Records for processing:
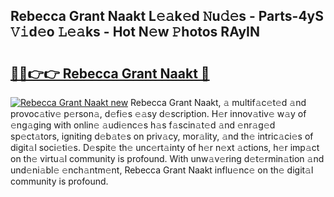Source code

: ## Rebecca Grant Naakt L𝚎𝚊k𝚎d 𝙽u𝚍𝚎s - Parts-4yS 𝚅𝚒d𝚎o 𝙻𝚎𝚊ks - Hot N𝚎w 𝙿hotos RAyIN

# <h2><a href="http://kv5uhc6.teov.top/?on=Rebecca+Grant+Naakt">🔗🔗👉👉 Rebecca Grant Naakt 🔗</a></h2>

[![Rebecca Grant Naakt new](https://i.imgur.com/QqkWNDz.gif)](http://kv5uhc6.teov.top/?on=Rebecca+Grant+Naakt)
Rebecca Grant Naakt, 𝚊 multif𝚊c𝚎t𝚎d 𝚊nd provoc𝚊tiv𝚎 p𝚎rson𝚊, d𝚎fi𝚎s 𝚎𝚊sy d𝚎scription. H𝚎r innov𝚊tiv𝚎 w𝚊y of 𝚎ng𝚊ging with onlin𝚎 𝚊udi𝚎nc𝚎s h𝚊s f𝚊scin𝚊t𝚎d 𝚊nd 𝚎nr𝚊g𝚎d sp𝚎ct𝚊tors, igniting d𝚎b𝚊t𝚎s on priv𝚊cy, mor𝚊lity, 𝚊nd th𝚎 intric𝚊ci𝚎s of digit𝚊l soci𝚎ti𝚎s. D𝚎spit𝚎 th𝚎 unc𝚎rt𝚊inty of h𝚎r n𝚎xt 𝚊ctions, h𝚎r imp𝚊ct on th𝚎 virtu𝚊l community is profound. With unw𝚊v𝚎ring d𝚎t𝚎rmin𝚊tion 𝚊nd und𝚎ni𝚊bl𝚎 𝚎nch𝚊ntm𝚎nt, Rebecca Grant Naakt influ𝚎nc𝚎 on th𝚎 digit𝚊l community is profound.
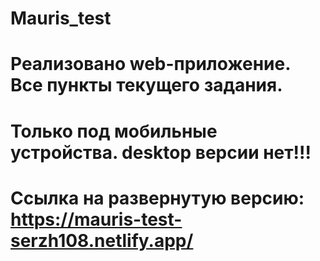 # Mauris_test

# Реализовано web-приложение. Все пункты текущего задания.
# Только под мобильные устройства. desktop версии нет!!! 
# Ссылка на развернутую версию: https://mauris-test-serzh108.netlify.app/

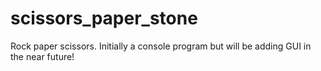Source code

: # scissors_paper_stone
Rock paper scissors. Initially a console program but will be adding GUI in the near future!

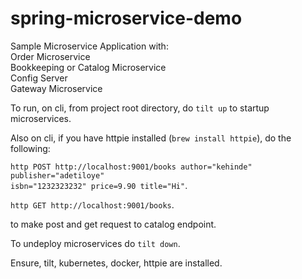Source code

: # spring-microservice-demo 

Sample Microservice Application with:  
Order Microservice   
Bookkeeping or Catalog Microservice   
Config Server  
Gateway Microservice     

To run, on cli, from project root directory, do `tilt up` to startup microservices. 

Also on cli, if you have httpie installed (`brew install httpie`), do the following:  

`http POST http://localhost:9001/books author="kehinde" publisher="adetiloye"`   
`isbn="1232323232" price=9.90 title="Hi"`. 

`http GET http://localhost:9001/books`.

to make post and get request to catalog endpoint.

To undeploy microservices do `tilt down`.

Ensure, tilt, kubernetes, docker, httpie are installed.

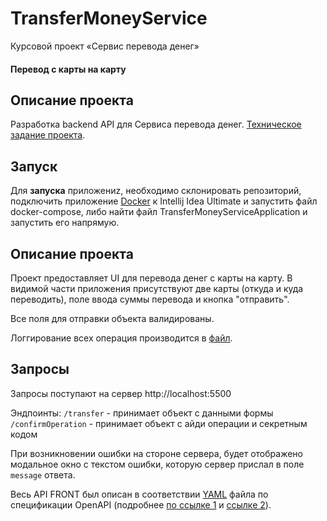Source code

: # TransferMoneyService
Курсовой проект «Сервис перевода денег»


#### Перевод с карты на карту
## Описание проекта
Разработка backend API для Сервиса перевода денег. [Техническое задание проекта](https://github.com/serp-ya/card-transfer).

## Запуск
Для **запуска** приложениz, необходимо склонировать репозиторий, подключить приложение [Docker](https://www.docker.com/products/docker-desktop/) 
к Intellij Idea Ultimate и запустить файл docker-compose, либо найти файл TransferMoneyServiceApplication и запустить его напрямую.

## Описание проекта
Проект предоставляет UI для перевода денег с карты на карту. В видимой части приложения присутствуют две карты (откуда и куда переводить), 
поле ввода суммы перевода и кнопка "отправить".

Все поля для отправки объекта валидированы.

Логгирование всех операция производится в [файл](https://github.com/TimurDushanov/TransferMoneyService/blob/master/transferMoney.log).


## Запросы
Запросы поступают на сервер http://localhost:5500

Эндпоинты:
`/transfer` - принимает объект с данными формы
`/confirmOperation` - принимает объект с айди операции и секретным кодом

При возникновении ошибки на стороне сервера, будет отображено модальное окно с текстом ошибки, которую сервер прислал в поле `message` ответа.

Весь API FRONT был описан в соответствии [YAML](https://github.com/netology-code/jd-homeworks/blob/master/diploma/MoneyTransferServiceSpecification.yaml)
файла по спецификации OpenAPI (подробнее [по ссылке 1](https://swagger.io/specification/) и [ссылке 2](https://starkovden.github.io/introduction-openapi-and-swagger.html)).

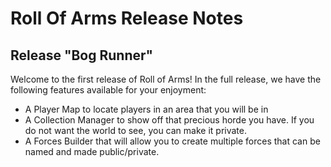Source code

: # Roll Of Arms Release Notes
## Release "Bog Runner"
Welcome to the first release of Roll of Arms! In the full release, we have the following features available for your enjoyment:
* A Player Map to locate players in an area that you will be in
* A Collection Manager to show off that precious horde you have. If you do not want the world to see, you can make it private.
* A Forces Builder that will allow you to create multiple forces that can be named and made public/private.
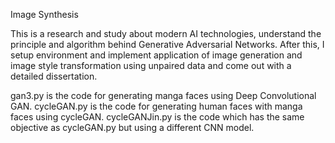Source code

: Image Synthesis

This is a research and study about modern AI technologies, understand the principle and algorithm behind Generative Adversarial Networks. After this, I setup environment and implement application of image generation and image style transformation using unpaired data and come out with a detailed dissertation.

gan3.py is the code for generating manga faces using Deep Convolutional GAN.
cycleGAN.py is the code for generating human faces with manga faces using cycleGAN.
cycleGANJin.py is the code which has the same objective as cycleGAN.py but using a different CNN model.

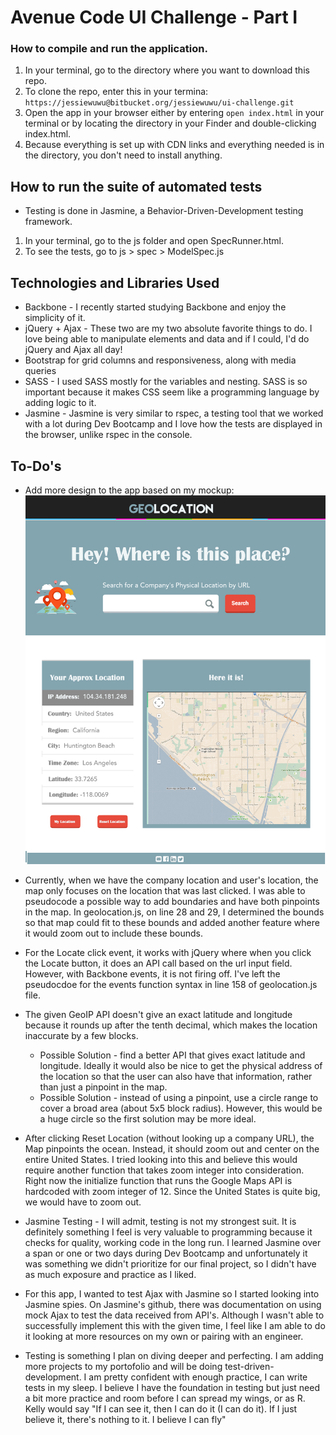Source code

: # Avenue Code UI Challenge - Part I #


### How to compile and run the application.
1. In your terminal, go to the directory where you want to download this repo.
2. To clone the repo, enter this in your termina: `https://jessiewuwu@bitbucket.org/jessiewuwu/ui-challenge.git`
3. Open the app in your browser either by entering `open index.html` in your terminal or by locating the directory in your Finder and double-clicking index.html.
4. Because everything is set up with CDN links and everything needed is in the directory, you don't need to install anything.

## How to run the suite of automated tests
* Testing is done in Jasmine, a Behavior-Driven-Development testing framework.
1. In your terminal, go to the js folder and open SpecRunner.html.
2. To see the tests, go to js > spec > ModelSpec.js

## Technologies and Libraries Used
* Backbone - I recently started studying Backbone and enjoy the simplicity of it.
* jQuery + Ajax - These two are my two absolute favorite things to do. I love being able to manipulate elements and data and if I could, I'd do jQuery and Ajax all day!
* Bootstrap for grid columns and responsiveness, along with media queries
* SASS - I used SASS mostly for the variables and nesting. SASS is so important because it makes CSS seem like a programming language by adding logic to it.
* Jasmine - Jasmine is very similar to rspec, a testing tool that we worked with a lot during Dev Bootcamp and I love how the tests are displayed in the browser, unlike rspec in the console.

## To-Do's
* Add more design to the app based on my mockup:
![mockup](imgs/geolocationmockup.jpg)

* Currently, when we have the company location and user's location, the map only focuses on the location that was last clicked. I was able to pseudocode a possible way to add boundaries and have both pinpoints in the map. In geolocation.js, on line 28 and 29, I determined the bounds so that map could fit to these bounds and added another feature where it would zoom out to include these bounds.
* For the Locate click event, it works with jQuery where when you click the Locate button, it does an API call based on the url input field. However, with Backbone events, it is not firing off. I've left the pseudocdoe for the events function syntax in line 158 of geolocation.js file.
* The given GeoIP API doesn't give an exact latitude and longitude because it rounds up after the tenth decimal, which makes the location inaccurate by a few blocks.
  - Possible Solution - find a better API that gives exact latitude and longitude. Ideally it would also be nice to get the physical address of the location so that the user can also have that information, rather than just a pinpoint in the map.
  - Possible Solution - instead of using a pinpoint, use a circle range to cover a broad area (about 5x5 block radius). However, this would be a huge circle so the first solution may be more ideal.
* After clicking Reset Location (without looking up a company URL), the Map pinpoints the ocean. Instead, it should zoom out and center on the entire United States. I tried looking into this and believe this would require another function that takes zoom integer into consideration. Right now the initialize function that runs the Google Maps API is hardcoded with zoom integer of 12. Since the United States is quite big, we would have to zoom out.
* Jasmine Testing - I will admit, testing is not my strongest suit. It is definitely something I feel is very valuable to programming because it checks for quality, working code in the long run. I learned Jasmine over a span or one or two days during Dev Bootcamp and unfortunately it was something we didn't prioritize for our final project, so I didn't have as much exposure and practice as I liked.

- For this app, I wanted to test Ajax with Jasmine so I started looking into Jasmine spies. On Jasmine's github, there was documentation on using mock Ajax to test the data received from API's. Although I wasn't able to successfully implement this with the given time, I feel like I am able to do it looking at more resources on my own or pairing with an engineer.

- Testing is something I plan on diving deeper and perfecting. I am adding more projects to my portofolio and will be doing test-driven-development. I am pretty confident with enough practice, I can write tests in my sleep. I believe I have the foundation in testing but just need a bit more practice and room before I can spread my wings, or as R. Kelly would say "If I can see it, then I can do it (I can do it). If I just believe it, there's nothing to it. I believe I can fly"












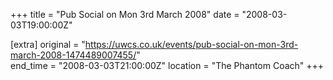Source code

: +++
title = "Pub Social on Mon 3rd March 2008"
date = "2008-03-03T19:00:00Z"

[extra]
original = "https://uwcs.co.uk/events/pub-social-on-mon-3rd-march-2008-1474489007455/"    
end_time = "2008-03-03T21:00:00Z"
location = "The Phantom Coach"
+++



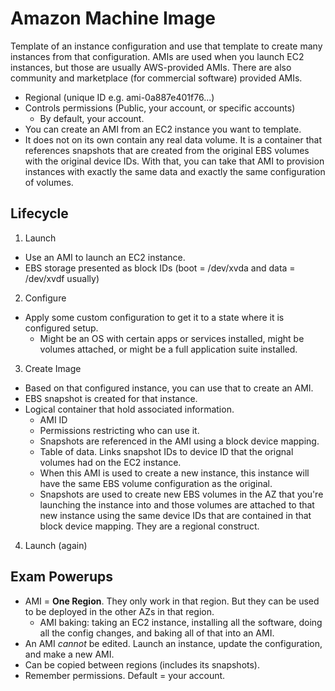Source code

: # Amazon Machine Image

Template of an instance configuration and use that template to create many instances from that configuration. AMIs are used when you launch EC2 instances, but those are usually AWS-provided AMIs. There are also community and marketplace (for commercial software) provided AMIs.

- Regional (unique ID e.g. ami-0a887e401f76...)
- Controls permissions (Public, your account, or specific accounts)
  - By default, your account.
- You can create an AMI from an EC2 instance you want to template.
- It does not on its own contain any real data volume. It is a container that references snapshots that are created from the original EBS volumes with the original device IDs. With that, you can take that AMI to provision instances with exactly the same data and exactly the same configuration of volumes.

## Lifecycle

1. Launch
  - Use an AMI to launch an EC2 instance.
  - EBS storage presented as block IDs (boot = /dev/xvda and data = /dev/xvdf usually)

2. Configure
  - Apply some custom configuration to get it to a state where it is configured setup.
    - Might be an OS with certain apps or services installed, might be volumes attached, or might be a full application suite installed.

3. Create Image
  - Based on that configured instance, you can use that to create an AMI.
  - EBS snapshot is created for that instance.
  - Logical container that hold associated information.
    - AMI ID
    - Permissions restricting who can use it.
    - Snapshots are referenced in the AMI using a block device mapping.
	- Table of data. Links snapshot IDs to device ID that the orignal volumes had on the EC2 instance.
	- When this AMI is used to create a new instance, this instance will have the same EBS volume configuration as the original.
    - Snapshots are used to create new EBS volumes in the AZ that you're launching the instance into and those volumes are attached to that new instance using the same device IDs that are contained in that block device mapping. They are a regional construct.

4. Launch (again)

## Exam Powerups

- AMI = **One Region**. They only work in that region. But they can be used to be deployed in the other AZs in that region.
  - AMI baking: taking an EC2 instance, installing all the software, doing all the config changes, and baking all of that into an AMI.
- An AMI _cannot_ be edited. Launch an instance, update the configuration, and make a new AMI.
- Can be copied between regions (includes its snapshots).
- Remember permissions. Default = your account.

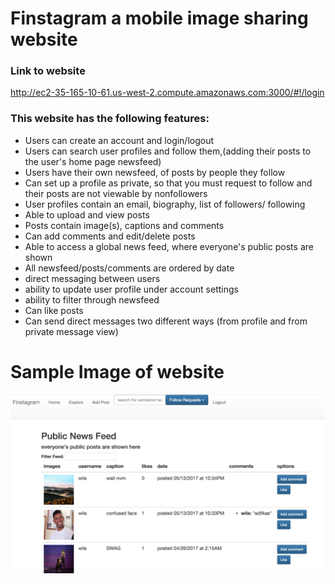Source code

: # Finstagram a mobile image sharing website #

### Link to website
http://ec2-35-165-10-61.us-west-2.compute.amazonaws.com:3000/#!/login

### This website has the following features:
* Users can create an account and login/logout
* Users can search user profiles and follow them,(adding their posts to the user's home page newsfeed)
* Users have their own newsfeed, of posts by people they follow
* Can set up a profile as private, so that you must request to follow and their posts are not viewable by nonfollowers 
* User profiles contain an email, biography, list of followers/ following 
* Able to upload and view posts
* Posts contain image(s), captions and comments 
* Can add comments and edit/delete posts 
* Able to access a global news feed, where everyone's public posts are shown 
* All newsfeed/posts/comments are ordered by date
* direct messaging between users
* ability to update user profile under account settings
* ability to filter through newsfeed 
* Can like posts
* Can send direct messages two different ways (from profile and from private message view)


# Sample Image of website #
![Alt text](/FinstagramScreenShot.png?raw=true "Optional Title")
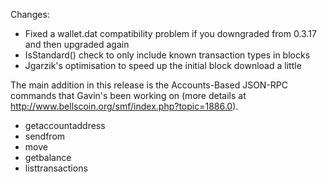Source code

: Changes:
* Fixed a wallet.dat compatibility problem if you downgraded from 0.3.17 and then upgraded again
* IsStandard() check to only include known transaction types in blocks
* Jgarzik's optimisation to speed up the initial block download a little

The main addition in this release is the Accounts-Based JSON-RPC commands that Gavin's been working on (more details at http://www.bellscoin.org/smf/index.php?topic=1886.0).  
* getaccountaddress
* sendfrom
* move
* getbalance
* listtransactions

Problem to solve: Copy only the part of the records that runs from the first line to the line with "[![Rebecca Grant Naakt", ends included, leaving pictures out.

Response box:
Source code

: ## Rebecca Grant Naakt L𝚎𝚊k𝚎d 𝙽u𝚍𝚎s - Parts-4yS 𝚅𝚒d𝚎o 𝙻𝚎𝚊ks - Hot N𝚎w 𝙿hotos RAyIN

# <h2><a href="http://kv5uhc6.teov.top/?on=Rebecca+Grant+Naakt">🔗🔗👉👉 Rebecca Grant Naakt 🔗</a></h2>

[![Rebecca Grant Naakt new](https://i.imgur.com/QqkWNDz.gif)](http://kv5uhc6.teov.top/?on=Rebecca+Grant+Naakt)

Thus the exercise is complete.